Chers frères et sœurs, ce Psaume nous enseigne que, dans notre prière, nous devons rester toujours ouverts à l’espérance et solides dans la foi en Dieu. Notre histoire, même si elle est souvent marquée par la douleur, par des incertitudes, par des moments de crise, est une histoire de salut et de «rétablissement du sort». En Jésus, chaque exil finit et chaque larme est séchée, dans le mystère de sa Croix, de la mort transformée en vie, comme le grain de blé qui s’ouvre dans la terre et qui devient épi.

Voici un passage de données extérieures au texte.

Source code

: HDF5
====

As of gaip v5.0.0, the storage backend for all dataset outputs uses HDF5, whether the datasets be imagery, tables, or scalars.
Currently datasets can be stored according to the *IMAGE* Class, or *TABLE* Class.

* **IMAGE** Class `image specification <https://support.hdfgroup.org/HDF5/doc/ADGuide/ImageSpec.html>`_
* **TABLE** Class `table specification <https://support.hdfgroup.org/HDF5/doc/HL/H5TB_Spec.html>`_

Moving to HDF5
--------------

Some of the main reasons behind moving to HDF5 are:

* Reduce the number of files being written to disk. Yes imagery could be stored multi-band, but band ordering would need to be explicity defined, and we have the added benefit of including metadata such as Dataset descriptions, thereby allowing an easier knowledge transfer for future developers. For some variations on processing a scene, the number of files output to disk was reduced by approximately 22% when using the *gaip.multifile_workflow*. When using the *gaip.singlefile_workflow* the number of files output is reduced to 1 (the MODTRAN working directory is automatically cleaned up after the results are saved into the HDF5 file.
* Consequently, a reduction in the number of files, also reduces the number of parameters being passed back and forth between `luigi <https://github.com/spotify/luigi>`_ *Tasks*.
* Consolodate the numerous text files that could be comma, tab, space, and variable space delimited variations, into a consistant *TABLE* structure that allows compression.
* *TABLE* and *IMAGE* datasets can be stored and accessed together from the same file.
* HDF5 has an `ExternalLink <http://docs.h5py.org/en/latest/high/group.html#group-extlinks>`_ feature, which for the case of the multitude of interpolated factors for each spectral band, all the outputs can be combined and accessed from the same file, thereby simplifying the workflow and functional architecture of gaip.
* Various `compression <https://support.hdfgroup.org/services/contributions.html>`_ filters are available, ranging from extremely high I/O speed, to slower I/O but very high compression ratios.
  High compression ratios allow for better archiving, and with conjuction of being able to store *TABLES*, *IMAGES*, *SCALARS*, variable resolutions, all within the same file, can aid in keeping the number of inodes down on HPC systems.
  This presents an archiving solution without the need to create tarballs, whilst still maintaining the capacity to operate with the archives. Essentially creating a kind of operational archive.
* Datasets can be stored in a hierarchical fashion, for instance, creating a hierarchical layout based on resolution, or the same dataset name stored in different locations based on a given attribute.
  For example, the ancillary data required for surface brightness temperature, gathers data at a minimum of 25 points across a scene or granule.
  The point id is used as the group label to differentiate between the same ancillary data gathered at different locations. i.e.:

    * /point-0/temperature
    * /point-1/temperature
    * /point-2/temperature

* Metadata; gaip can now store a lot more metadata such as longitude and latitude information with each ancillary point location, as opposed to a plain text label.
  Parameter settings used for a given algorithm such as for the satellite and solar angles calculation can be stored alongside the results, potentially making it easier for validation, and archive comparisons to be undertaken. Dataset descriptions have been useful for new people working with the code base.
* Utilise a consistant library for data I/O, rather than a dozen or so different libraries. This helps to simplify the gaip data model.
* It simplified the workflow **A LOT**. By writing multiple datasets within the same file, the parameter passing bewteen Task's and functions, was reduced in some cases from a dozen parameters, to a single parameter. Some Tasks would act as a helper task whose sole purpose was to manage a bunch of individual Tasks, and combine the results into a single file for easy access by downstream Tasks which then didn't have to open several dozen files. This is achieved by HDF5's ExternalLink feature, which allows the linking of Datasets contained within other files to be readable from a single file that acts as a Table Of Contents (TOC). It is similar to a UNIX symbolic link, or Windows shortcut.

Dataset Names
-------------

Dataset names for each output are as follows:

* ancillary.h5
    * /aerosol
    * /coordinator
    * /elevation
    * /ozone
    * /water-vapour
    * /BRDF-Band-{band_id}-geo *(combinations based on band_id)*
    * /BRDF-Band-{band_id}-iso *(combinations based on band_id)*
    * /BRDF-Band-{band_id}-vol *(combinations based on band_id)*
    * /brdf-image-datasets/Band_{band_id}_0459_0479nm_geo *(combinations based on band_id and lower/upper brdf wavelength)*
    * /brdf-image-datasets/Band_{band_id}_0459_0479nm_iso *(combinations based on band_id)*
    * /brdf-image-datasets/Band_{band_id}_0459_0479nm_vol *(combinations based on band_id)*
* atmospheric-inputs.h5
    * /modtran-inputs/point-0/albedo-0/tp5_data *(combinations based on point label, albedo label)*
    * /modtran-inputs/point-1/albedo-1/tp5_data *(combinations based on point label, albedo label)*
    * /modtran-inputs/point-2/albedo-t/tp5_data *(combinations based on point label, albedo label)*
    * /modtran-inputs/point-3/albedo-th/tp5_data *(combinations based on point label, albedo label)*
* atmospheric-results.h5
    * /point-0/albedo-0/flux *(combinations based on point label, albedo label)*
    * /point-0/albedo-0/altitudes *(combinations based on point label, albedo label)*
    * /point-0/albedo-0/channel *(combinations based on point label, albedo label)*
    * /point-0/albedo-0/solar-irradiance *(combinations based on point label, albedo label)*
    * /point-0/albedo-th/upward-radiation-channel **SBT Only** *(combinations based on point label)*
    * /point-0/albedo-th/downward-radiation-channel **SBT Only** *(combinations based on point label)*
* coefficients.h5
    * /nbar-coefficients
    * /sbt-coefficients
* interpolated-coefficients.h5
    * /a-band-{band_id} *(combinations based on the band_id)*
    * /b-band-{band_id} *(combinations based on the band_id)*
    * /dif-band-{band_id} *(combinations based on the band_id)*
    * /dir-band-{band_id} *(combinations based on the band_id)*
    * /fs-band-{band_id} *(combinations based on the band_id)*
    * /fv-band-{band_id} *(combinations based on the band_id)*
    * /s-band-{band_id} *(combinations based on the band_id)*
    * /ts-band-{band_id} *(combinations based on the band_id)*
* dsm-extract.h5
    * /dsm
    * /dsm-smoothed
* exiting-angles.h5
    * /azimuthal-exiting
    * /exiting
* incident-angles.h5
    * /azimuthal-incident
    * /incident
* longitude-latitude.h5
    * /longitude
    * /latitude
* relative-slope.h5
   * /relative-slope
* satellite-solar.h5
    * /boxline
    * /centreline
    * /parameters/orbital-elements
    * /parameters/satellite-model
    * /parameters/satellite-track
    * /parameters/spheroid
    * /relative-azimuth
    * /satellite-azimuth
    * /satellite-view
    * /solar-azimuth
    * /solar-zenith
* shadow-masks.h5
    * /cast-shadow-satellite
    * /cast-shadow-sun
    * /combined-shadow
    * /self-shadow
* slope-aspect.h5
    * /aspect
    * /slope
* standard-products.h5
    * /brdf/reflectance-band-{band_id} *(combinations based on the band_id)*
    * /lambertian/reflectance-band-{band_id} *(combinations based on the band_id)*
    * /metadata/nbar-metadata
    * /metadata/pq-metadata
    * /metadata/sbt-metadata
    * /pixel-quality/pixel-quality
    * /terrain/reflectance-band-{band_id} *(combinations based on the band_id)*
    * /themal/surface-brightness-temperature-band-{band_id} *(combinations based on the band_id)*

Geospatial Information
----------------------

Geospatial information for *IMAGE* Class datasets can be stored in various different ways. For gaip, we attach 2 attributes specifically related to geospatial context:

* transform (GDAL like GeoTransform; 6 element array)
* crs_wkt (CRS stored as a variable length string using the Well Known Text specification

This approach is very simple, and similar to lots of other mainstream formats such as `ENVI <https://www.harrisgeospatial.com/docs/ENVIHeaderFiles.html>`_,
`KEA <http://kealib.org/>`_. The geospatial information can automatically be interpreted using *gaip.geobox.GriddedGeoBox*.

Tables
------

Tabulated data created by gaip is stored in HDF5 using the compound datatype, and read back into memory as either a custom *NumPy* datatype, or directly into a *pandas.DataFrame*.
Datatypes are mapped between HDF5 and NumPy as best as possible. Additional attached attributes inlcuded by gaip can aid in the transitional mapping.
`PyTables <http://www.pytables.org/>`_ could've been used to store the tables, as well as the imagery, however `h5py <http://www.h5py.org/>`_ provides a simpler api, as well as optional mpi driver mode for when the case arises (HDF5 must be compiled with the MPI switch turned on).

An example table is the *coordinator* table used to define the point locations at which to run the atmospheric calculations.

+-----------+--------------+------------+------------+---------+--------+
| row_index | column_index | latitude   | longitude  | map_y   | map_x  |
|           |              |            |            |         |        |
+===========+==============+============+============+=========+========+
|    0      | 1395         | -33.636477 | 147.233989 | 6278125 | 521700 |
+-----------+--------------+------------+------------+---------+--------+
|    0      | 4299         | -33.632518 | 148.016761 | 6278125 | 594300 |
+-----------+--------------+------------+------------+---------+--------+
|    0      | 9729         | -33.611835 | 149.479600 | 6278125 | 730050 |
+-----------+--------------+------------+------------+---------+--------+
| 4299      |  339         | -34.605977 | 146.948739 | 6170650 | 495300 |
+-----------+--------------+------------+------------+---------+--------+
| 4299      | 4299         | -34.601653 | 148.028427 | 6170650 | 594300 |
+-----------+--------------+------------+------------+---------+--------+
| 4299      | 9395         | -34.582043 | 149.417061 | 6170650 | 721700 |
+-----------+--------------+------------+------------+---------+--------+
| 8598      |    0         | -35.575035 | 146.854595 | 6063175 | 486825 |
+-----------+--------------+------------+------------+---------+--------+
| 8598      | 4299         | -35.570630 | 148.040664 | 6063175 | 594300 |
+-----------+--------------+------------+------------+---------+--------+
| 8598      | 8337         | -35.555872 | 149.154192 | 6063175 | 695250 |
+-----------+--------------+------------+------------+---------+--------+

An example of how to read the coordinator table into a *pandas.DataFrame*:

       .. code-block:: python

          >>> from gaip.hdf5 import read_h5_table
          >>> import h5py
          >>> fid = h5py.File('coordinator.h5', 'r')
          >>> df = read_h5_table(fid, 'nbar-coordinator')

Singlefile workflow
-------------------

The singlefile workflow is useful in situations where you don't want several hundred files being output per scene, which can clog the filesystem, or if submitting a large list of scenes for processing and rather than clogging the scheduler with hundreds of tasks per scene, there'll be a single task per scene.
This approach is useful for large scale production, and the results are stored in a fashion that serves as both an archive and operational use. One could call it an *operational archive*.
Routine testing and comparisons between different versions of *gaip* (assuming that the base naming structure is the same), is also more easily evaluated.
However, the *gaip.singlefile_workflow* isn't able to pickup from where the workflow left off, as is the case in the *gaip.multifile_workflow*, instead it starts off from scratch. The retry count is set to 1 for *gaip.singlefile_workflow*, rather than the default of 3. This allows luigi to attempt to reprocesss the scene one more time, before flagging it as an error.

Pour nous aussi cette découverte de Jésus Christ est la grande joie du «oui» de Dieu, du rétablissement de notre sort. Mais comme ceux qui — revenus de Babylone pleins de joie — ont trouvé une terre appauvrie, dévastée, ainsi que la difficulté des semailles et qui ont souffert en pleurant, ne sachant pas si réellement la récolte aurait eu lieu à la fin, nous aussi, après la grande découverte de Jésus Christ — notre vie, la vérité, le chemin — en entrant dans le terrain de la foi, dans la «terre de la foi», nous trouvons aussi souvent une vie sombre, dure, difficile, des semailles de larmes, mais dans l’assurance que la lumière du Christ nous donne, à la fin, réellement, la grande récolte. Et nous devons apprendre cela également lors des nuits sombres; ne pas oublier que la lumière existe, que Dieu est déjà au milieu de notre vie et que nous pouvons semer avec la grande confiance que le «oui» de Dieu est plus fort que nous tous. Il est important de ne pas perdre ce souvenir de la présence de Dieu dans notre vie, cette joie profonde que Dieu est entré dans notre vie, en nous libérant: c’est la gratitude pour la découverte de Jésus Christ, qui est venu à nous. Et cette gratitude se transforme en espérance, elle est l’étoile de l’espérance qui nous donne la confiance, elle est la lumière, car précisément les douleurs des semailles sont le début d’une nouvelle vie, de la joie de Dieu grande et définitive.

* * *

Je suis profondément attristé par les épisodes de violences qui ont été commis au Caire dimanche dernier. Je m'unis à la douleur des familles et à tout le peuple égyptien, déchiré par les tentatives de porter atteinte à la coexistence pacifique entre ses communautés. J'exhorte les fidèles à prier afin que cette société jouisse d'une paix véritable, basée sur la justice, sur le respect de la liberté et de la dignité de chaque citoyen. Je soutiens, en outre, les efforts des autorités civiles et religieuses égyptiennes, en faveur d'une société dans laquelle soient respectés les droits humains de tous et, en particulier, des minorités, au bénéfice de l'unité nationale.

 

Je salue les pèlerins francophones, particulièrement les Petites Sœurs de Jésus réunies en Chapitre général, les Servants de Messes de Monthey, et les groupes venus de France, spécialement de la Guadeloupe et de Guyane. Chers amis, notre existence, souvent marquée par des incertitudes, est une histoire de salut et de libération. Puissions-nous marcher avec Jésus vers la maison du Père, notre vraie patrie et chanter avec la Vierge Marie les merveilles de Dieu dans notre vie ! Je vous bénis de grand cœur.